Editing this year's Best Business Books special section for strategy+business was a terrific experience. We had an insightful and articulate team of essayists who winnowed through the stacks, and Guy Billout's illustrations are great. Here's my intro:
No matter what the future holds, the Great Recession of 2008–09 has had a seismic impact on the global business landscape and has called into question its philosophical and systemic foundations.
Certainly, it has been keenly felt among publishers and booksellers. In May 2009, year-to-date sales of professional books in the U.S. were down 6.8 percent from the year before, according to the Association of American Publishers. The recession also colors the writing — and the reading — of this year’s s+b best business books essays in ways both obvious and subtle.
The most direct manifestation is evident in the appraisal by Financial Times commentator Clive Crook of the books that seek to make sense of the recession, its implications, and its ramifications. In barely more than a year, the business section has become crowded with such books, but with the story still unfolding, none of them yet are comprehensive. Crook’s picks provide the multiple levels of perspective needed to appreciate the recession’s many facets.

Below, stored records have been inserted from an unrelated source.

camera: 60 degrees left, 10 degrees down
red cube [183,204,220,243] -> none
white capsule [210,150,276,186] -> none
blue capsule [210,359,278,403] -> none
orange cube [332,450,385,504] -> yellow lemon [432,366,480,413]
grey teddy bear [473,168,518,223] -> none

Ayesha Khanna, managing director of Hybrid Realities, and Parag Khanna, New America Foundation senior research fellow, team up to review books on the changing topology of global business. They find changes in regional trading patterns and increasingly dynamic emerging economies that will challenge any established player — all evidence of an ongoing shift in competitive power that is sure to accelerate if the U.S. economy remains stagnant.
As one might expect, our management and leadership essays are rife with recession links. In the former, Judith F. Samuelson, the founder and executive director of the Aspen Institute’s Business and Society Program, searches out books that reveal the recession’s silver lining: its challenges to outmoded ways of thinking about management and governance. In the leadership essay, Charles Handy, whose memoir was one of 2008’s Top Shelf selections, mines books on topics as diverse as America’s Puritan settlers and the Buddhist Tzu Chi movement for insights into how to begin mending the torn fabric of leadership.

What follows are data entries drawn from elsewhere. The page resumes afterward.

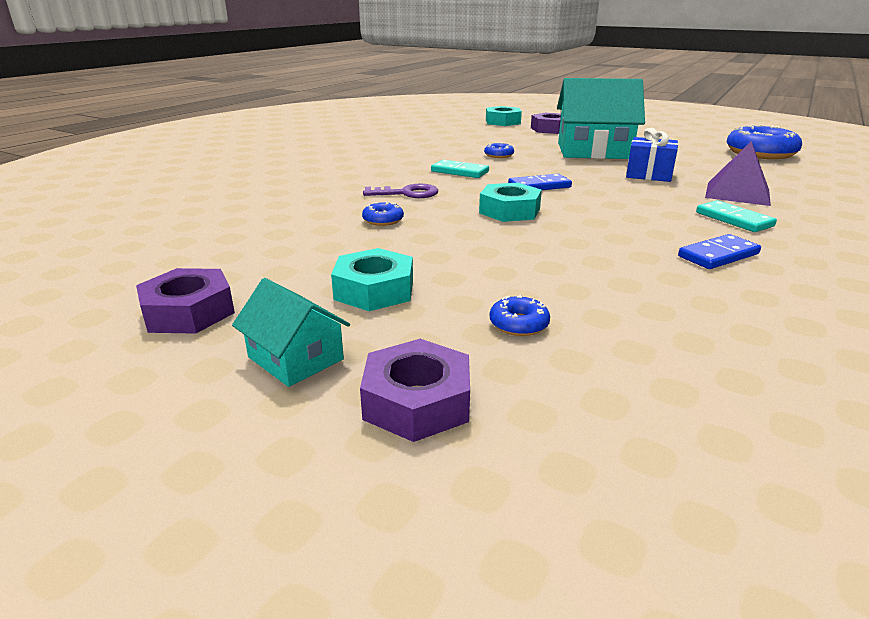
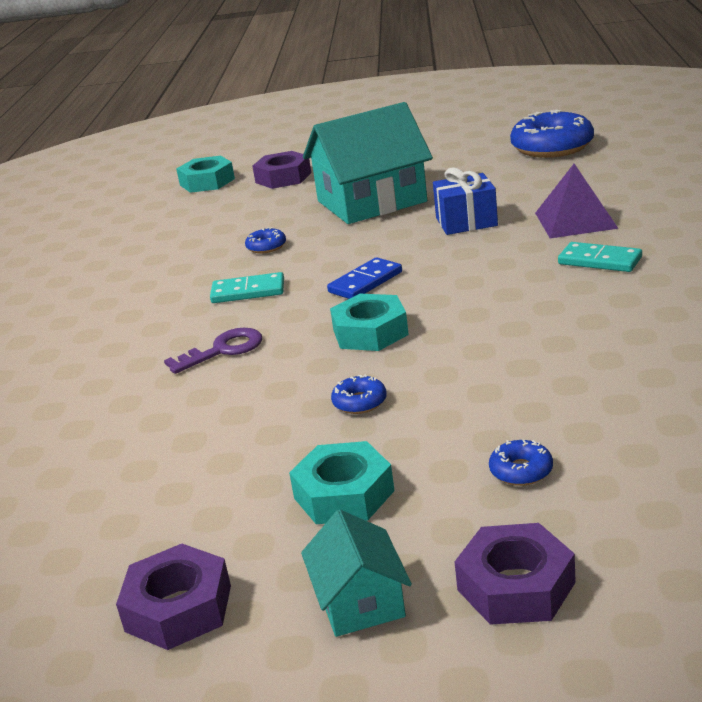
camera: 25 degrees left, 0 degrees up
turquoise house [232,278,350,387] -> turquoise house turned 60 degrees clockwise [301,509,412,637]
blue donut [362,202,404,226] -> blue donut moved to [331,374,387,414]
blue domino [678,234,761,269] -> none

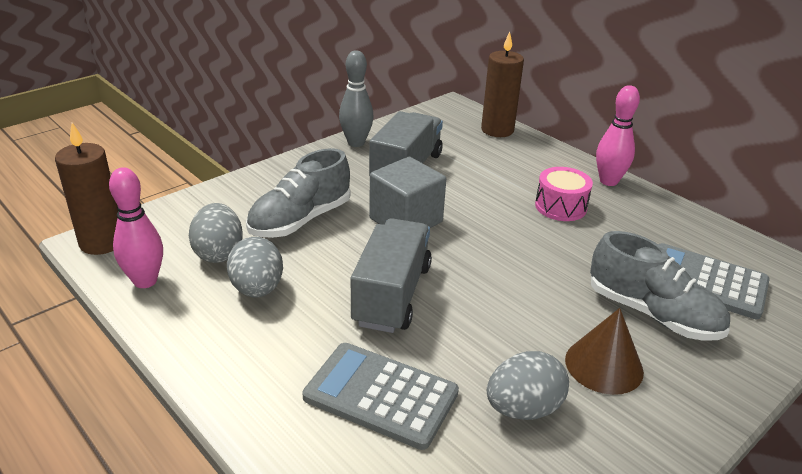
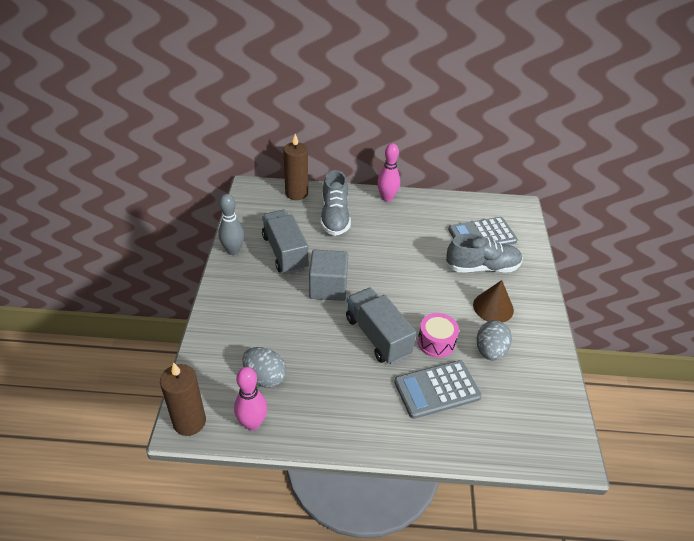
camera: 45 degrees left, 10 degrees up
grey egg [227,237,283,297] -> none
grey shoe [246,148,351,238] -> grey shoe moved to [321,170,351,236]
pink drum [535,167,593,221] -> pink drum moved to [418,313,459,358]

The University of Denver’s Daniels College of Business professor James O’Toole grounds his review of this year’s best biographies in a hefty tome about a 19th-century prime mover, John Stuart Mill, whose advocacy of free markets and private ownership resonates amid the dramatic government response to this economic crisis. IMD professor Phil Rosenzweig returns for an encore performance in the strategy category, pointing us toward books on intellectual property and dynamic capabilities in an effort to identify enduring strategic advantage. Rosenzweig also recommends a new book on Enron that takes us back to the last recession and explores the perils of stretching any strategy too far.

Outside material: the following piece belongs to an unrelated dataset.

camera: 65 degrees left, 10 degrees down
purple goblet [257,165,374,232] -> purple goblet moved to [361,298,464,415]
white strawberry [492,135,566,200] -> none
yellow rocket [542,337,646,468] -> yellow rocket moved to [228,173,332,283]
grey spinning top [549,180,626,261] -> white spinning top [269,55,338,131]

Marketing maven Catharine P. Taylor is back as well, with a proposition that should raise executive eyebrows: Branding is becoming an open source endeavor. She calls out Twitter — the subject of almost as many new books as the recession — as one of the leading technological mechanisms enabling this phenomenon. Steven Levy, senior writer at Wired and newcomer to our pages, broadens the thesis by reviewing books that explore the disruptive power of technology and what happens when companies such as MySpace don’t heed that power.
This year’s best business books help us understand current conditions and chart a secure course forward. With luck, next year’s best books will offer similar insight into a recovery of historic proportions.